O QUE FAZER –
1. Na notícia sobre Gim Argello, abaixo, por que Léo Pinheiro achou oportuno que Otávio Azevedo ligasse para o "Alcoólico"? Responda em até três frases.
2. Siga escrevendo a notícia sobre Gim Argello a partir da última frase.
[TEXTO PARA ANÁLISE]
'O nosso Alcoólico está indócil', alerta empreiteiro sobre Gim Argello

São Paulo, 12 - O celular do empreiteiro da OAS José Adelmário Pinheiro, o Léo Pinheiro, apreendido na Operação Juízo Final, a 7ª fase da Lava Jato - em novembro de 2014 -, levou os investigadores a identificar o depósito de R$ 350 mil na conta da Paróquia São Pedro, no Distrito Federal, ligada ao ex-senador Gim Argello (PTB-DF).
O arquivo de mensagens é revelador. Os textos indicam uma conduta agressiva de Gim Argello, provavelmente quando exigia propinas. Ele era chamado de 'Alcoólico' por Léo Pinheiro.

"Otávio, O nosso Alcoólico está indóssil (sic). Seria oportuno uma ligação sua para ele. Fico preocupado com as reações intempestivas. Abs. Léo", escreveu o empreiteiro no dia 5 de agosto de 2014 para Otávio Azevedo, da Andrade Gutierrez.

O ex-parlamentar foi preso nesta terça-feira, 12, na Operação Vitória de Pirro, 28ª etapa da Lava Jato.
[/TEXTO PARA ANÁLISE]
[DADOS]
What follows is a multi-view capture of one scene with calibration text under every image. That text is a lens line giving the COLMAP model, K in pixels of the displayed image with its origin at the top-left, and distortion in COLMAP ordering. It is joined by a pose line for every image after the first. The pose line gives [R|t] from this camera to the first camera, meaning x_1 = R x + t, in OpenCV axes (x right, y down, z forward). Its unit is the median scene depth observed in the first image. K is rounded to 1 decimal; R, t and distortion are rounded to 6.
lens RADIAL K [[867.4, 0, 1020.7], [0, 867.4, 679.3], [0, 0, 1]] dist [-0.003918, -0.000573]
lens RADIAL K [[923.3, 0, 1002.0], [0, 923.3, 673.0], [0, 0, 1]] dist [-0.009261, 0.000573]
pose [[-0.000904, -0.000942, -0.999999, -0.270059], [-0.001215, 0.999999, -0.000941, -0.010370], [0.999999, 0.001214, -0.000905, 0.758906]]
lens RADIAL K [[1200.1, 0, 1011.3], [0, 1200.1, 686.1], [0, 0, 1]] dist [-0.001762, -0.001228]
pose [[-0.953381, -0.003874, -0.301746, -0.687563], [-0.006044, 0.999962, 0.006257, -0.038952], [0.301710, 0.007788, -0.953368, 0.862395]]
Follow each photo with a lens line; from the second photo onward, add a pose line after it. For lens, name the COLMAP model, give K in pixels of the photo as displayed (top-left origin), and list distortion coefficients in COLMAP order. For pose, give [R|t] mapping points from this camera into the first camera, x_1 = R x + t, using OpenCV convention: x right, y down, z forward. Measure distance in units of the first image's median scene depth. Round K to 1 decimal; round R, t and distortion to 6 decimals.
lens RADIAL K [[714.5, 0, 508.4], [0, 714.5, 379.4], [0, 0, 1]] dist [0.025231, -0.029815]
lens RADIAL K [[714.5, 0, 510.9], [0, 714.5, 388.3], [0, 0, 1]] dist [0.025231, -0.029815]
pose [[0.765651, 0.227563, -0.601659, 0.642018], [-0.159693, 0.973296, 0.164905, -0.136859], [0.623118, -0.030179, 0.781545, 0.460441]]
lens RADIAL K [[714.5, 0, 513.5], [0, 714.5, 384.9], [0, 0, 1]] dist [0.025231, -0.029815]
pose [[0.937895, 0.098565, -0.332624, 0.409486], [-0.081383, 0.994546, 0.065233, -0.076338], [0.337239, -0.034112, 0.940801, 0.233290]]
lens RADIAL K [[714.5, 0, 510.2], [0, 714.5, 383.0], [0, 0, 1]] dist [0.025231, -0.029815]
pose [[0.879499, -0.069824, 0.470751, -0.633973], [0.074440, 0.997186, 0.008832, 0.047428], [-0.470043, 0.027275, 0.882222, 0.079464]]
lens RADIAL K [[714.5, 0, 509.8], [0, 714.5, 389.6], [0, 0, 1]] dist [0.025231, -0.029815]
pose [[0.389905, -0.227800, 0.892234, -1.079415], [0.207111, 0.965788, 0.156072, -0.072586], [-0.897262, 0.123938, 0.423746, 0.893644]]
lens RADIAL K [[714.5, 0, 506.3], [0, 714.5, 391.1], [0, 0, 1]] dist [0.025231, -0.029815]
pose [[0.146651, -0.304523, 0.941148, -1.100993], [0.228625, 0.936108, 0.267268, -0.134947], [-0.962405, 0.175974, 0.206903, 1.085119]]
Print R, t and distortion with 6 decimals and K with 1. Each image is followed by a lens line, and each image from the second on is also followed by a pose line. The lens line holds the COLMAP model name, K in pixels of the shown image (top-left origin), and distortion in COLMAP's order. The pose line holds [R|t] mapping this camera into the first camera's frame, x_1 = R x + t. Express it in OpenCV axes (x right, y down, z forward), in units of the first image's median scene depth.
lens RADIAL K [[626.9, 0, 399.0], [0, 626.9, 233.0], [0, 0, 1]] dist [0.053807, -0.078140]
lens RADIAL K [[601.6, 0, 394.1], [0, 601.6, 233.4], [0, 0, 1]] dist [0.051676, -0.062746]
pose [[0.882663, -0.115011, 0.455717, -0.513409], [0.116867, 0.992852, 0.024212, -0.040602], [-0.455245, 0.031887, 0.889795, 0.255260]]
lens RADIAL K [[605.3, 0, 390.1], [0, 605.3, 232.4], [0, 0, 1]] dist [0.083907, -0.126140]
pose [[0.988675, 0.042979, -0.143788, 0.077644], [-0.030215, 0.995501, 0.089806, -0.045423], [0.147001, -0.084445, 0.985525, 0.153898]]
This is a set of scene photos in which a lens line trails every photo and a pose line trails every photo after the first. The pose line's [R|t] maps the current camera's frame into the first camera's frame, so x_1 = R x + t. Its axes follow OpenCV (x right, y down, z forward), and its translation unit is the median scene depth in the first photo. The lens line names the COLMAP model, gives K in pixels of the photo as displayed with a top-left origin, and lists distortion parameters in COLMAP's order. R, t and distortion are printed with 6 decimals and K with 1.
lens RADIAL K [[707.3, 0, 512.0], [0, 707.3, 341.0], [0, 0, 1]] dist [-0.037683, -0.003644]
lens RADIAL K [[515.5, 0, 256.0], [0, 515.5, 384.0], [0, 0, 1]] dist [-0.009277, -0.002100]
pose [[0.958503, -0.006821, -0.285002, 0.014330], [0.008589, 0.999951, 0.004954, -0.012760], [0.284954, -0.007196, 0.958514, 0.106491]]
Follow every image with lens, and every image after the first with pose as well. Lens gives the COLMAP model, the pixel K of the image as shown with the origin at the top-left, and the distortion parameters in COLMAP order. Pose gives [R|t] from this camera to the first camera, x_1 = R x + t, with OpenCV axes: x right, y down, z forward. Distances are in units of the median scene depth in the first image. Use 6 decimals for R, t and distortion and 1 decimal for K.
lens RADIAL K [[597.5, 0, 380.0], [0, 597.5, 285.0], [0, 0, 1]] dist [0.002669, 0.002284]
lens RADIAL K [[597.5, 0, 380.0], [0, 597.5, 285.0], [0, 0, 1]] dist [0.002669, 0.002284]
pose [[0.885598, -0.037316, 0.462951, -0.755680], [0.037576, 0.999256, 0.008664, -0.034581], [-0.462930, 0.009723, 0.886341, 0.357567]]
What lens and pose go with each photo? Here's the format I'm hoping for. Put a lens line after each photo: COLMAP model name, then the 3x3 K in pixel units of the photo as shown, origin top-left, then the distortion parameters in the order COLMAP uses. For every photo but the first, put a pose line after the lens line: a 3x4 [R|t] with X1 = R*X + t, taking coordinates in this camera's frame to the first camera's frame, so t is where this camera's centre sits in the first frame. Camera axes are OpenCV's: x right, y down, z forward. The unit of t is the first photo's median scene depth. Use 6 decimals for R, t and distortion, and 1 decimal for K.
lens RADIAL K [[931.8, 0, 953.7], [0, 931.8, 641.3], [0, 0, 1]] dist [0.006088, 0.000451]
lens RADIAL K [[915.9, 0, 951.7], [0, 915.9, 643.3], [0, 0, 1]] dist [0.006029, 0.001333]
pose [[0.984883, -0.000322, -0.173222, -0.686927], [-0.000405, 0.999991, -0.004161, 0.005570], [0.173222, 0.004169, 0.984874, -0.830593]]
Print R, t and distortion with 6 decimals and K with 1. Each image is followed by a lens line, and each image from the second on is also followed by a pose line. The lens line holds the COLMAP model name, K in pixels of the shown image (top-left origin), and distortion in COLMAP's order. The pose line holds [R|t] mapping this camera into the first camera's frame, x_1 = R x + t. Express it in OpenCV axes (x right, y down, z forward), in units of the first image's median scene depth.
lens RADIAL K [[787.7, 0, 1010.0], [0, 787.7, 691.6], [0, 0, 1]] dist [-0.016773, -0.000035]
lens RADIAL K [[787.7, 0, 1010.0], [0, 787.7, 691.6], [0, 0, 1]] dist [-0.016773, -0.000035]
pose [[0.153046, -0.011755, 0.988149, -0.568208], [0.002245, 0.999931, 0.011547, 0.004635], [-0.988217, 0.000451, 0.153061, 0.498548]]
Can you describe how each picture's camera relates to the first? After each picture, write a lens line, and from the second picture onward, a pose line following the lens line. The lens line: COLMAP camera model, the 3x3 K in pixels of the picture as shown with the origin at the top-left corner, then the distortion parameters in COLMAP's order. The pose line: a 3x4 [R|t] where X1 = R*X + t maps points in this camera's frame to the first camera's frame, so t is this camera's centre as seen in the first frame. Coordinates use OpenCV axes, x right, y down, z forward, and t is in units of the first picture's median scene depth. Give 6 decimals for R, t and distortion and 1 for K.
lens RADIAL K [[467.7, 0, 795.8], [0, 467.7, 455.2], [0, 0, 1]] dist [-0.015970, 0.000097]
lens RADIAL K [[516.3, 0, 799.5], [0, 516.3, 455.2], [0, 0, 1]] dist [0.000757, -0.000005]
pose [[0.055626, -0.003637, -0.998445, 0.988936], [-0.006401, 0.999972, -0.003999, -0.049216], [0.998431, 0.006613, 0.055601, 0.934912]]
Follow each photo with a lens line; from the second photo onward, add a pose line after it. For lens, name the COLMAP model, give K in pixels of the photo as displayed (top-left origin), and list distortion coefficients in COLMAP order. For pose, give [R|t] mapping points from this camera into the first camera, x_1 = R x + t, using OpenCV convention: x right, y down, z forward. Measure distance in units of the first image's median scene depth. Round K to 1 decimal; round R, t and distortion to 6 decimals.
[/DADOS]
RESPOSTAS –
1. Léo Pinheiro disse que estava preocupado com as "reações intempestivas" do "Alcoólico", apelido que dava a Gim Argello. Por isso, ao avisar que ele estava "indócil", achou oportuno que Otávio Azevedo ligasse para ele.

2.
Para a força-tarefa da Procuradoria da República e da Polícia Federal, o repasse da OAS ao templo foi um pedido de Gim Argello para que Léo Pinheiro não fosse convocado a depor na CPI da Petrobrás, em 2014, da qual o então senador era vice-presidente.

Na decisão em que deflagra Vitória de Pirro e manda prender Gim Argello, o juiz federal Sérgio Moro se referiu a mensagens trocadas por Léo Pinheiro, em 2014, com interlocutores, entre eles o ex-presidente da Andrade Gutierrez e hoje delator da Lava Jato, Otávio Marques de Azevedo, como um 'verdadeiro encontro fortuito de provas'.

O juiz da Lava Jato destacou ainda uma troca de mensagens de 30 de setembro de 2014, entre Léo Pinheiro e Gustavo Nunes da Silva Rocha, presidente da Invepar, empresa do Grupo OAS.